>>

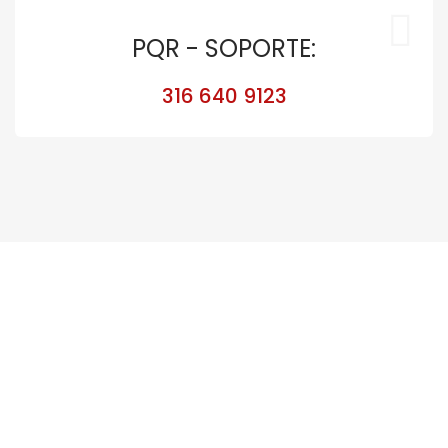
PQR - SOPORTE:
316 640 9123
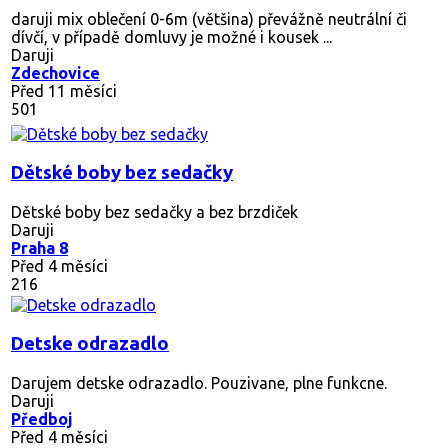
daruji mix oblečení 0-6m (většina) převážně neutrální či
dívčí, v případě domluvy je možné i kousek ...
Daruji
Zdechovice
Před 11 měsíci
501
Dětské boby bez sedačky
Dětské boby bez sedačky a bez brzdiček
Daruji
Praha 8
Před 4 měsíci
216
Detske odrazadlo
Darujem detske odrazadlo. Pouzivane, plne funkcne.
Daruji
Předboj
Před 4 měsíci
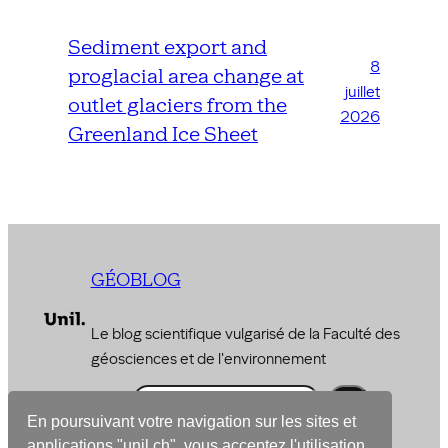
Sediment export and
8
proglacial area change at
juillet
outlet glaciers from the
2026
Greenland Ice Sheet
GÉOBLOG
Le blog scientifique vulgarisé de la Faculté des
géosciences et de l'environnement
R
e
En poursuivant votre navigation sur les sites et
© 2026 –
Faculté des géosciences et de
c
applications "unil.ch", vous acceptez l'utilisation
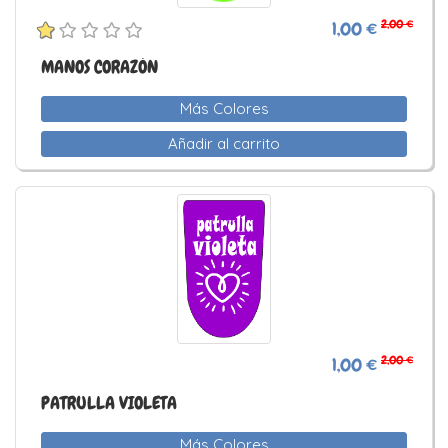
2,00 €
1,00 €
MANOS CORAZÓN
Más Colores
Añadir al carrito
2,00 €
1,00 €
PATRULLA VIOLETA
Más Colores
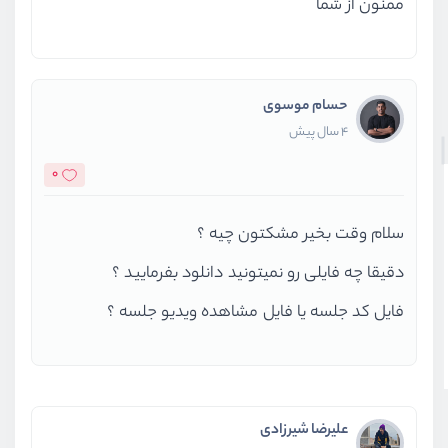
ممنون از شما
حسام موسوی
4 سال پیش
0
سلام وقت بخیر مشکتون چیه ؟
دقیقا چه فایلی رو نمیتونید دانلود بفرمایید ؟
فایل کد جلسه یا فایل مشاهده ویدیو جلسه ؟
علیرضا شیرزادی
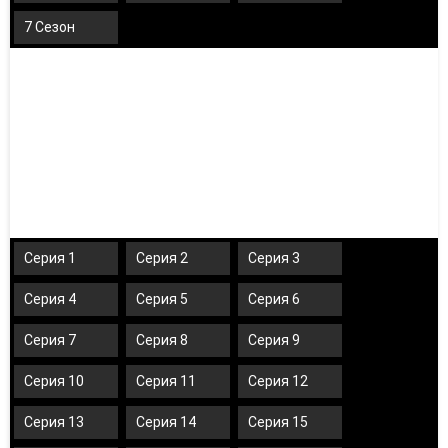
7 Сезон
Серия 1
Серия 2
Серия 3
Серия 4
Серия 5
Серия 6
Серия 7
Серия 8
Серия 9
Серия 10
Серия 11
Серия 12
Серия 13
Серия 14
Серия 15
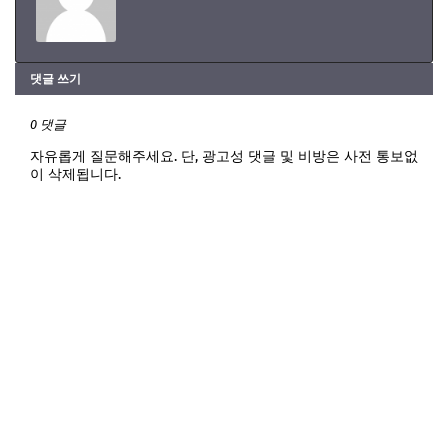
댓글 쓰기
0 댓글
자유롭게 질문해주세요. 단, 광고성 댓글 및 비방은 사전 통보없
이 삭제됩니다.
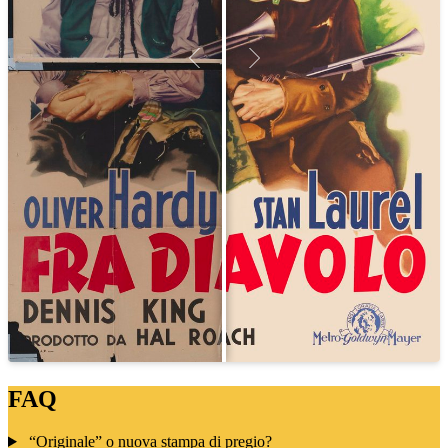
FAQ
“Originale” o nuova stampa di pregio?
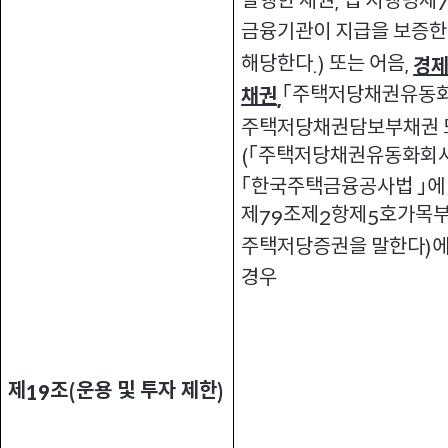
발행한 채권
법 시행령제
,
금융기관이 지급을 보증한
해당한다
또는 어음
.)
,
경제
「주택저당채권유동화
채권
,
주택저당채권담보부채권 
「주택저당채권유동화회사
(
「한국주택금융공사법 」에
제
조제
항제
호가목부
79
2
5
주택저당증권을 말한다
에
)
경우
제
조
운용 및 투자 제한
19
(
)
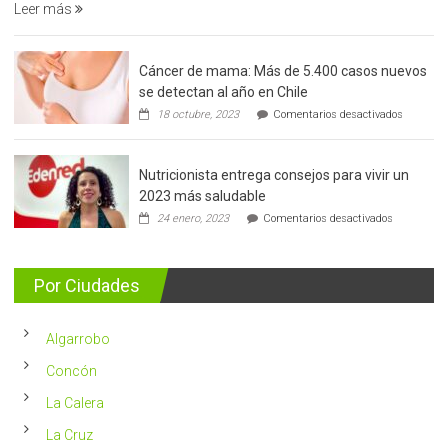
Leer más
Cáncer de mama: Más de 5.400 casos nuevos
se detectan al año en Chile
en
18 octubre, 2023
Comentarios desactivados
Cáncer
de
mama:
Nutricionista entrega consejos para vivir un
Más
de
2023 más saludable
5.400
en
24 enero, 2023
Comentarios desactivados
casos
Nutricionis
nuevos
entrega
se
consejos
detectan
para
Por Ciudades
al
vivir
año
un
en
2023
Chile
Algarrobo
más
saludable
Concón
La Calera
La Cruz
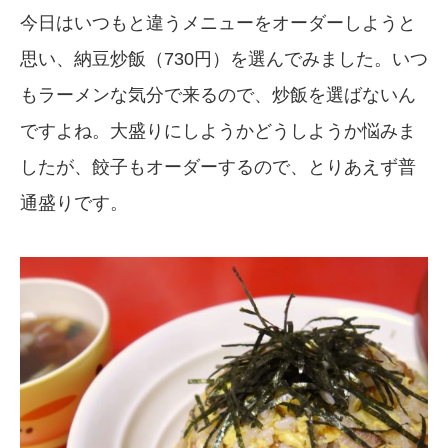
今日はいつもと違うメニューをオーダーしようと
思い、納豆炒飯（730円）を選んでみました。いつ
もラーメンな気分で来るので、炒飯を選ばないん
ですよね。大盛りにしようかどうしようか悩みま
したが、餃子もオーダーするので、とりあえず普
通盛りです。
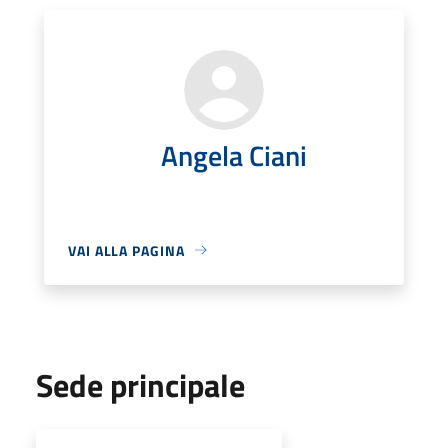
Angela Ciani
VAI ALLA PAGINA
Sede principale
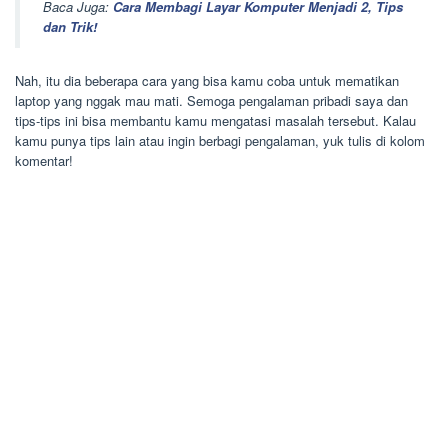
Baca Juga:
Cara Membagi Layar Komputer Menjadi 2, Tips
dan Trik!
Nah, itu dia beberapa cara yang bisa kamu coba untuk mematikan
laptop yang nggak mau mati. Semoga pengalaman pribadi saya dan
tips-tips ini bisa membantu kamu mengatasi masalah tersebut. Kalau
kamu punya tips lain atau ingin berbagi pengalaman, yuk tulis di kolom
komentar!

<<

§ WHAT THIS TASK INVOLVES: Going through the entries above, show each line that contains "detectan".

§ WRITTEN SOLUTION:
se detectan al año en Chile
detectan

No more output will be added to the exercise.